§ Aim of the exercise: When you reach the line in the data below that contains "27: (746, 228, 0.48)", please start repeating lines exactly, and stop after the line that contains "38: (598, 171, 0.47)", repeating nothing else.

(Data excerpts)
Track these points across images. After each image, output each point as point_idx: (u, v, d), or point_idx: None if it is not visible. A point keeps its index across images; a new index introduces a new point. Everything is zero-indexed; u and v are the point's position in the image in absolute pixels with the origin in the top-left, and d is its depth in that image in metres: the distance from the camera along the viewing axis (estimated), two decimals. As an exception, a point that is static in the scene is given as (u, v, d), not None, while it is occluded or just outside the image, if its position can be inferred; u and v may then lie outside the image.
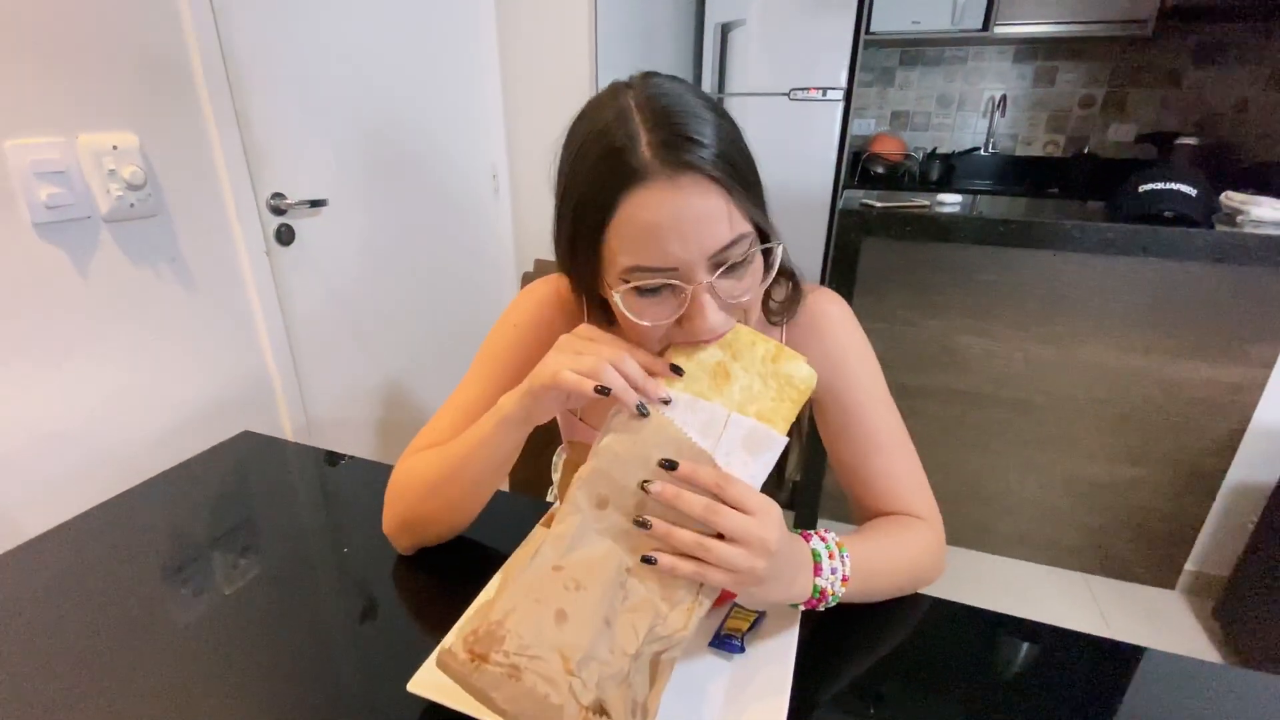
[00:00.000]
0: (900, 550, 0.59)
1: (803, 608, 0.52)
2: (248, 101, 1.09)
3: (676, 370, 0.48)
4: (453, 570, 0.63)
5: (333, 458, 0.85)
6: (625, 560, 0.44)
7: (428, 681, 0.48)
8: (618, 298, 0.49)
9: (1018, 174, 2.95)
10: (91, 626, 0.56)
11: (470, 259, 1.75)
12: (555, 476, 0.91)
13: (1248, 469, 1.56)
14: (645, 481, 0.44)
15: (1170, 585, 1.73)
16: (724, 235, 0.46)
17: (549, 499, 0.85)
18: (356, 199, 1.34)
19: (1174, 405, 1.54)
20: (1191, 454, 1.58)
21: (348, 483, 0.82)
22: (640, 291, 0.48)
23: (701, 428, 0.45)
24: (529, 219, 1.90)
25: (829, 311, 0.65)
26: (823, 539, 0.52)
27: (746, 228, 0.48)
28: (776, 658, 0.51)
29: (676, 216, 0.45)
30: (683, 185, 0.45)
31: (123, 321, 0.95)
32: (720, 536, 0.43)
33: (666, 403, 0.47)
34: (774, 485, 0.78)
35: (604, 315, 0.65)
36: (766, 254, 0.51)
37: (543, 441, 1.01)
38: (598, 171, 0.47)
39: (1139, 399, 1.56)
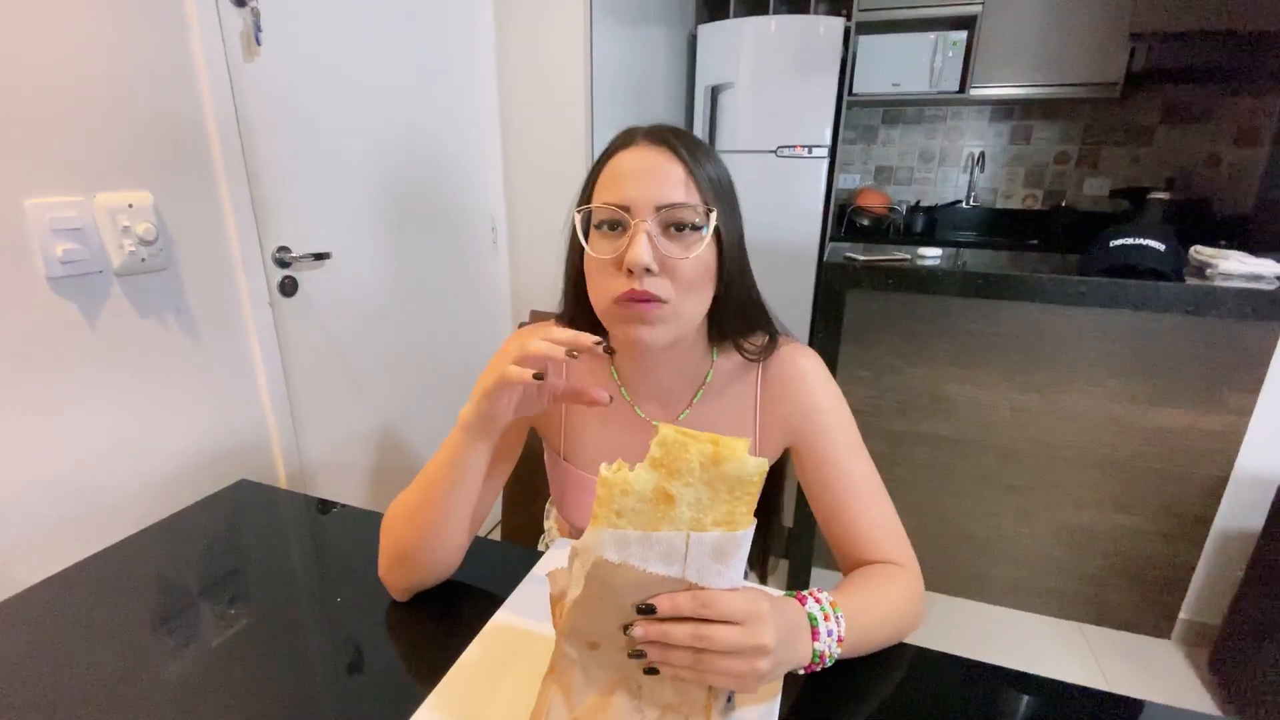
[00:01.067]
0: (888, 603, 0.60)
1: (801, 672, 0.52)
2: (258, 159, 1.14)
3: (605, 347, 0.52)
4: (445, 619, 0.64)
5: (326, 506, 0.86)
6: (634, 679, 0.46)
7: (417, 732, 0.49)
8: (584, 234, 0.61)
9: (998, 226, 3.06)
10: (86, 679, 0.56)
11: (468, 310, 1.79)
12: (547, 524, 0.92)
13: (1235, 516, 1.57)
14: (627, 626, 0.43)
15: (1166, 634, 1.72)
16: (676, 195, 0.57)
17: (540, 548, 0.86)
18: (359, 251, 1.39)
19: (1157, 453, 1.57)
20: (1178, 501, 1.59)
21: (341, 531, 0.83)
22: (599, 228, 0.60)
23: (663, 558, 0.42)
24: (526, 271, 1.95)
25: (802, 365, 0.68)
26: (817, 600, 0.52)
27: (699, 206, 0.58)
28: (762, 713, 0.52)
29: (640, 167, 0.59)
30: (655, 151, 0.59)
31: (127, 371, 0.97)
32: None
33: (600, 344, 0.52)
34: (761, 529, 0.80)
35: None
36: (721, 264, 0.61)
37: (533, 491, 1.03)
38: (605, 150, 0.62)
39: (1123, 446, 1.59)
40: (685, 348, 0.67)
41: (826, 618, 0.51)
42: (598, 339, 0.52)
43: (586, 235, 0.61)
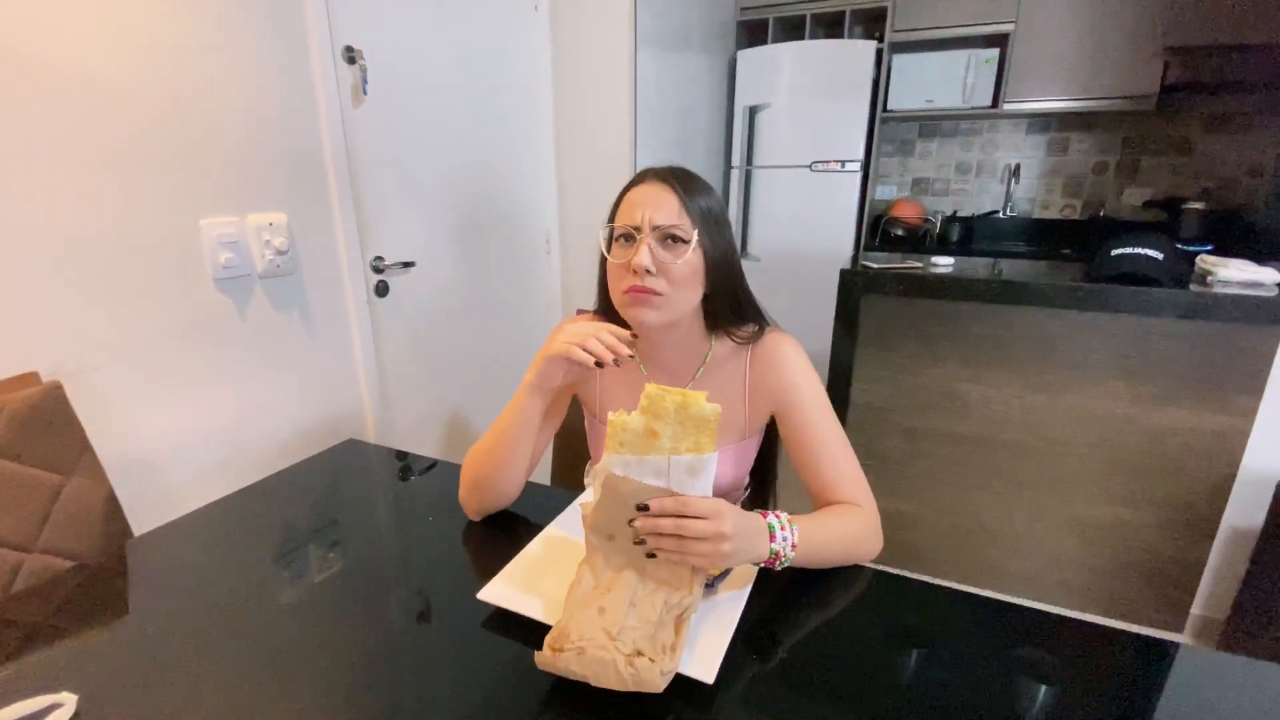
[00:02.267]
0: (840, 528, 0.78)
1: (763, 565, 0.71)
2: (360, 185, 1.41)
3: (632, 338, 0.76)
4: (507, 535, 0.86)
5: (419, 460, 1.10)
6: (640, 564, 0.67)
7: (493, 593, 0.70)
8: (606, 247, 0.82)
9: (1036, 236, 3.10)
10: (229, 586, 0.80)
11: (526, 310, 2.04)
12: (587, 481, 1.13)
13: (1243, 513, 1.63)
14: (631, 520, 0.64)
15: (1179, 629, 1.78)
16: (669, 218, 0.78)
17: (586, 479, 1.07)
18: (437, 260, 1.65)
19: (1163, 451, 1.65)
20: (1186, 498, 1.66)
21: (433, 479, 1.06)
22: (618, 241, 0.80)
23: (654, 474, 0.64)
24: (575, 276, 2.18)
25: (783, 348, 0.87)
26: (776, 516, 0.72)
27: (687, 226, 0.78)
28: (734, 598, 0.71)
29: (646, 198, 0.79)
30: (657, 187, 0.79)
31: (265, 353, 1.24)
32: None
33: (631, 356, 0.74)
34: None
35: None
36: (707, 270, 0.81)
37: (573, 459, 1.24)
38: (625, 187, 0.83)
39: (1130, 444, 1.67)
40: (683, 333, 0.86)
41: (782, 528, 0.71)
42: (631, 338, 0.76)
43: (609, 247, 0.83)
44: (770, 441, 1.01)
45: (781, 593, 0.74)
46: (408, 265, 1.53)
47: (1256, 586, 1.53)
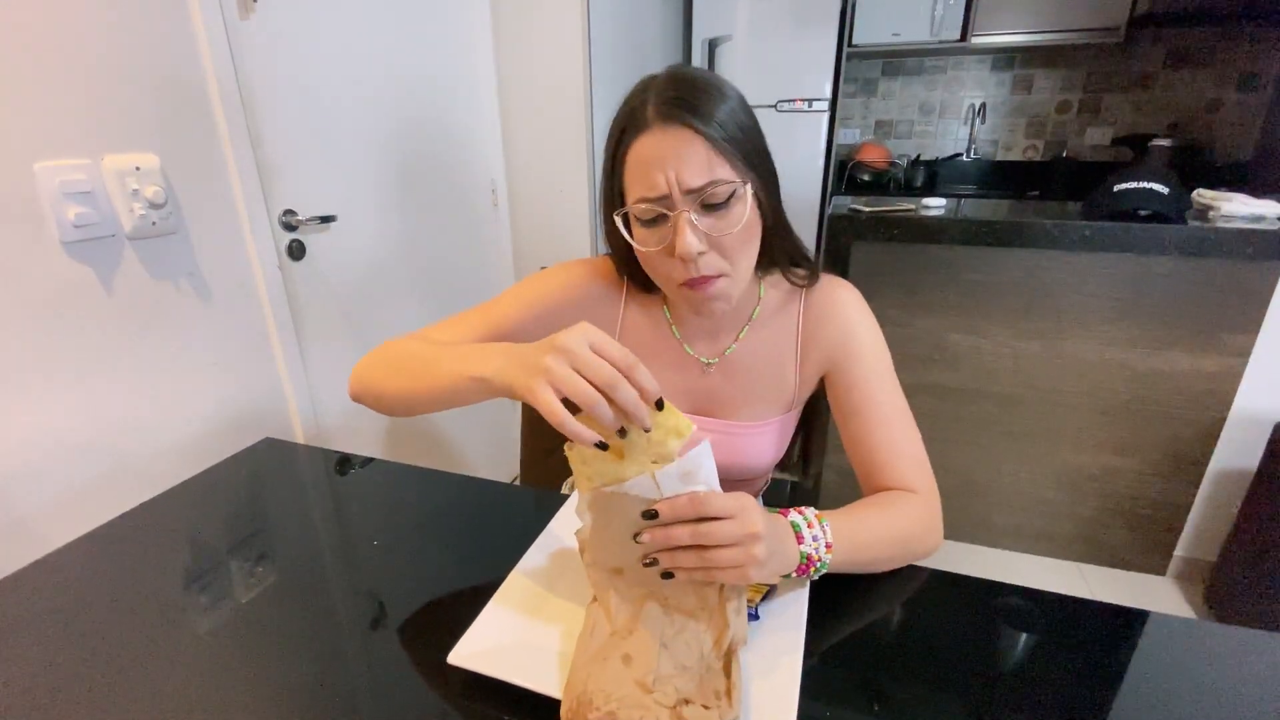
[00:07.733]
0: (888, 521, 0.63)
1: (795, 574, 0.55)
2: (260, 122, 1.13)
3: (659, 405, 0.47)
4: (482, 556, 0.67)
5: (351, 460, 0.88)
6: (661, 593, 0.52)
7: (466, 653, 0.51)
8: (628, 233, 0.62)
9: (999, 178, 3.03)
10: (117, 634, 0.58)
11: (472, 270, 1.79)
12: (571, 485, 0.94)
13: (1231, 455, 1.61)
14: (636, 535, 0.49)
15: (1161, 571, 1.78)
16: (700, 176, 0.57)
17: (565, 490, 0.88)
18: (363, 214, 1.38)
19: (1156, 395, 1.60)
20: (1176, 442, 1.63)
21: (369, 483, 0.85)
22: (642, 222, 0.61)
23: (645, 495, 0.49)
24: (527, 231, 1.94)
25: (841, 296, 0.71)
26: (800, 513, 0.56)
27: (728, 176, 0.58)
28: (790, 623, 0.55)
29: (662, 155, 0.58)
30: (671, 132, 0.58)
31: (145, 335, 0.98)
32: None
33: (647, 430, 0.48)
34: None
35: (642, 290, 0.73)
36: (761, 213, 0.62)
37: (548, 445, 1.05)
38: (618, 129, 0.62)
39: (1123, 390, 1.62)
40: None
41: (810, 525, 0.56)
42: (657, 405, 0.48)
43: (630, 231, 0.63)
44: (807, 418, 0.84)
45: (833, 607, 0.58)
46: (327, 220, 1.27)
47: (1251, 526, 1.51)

§ Expected answer:
27: (746, 228, 0.48)
28: (776, 658, 0.51)
29: (676, 216, 0.45)
30: (683, 185, 0.45)
31: (123, 321, 0.95)
32: (720, 536, 0.43)
33: (666, 403, 0.47)
34: (774, 485, 0.78)
35: (604, 315, 0.65)
36: (766, 254, 0.51)
37: (543, 441, 1.01)
38: (598, 171, 0.47)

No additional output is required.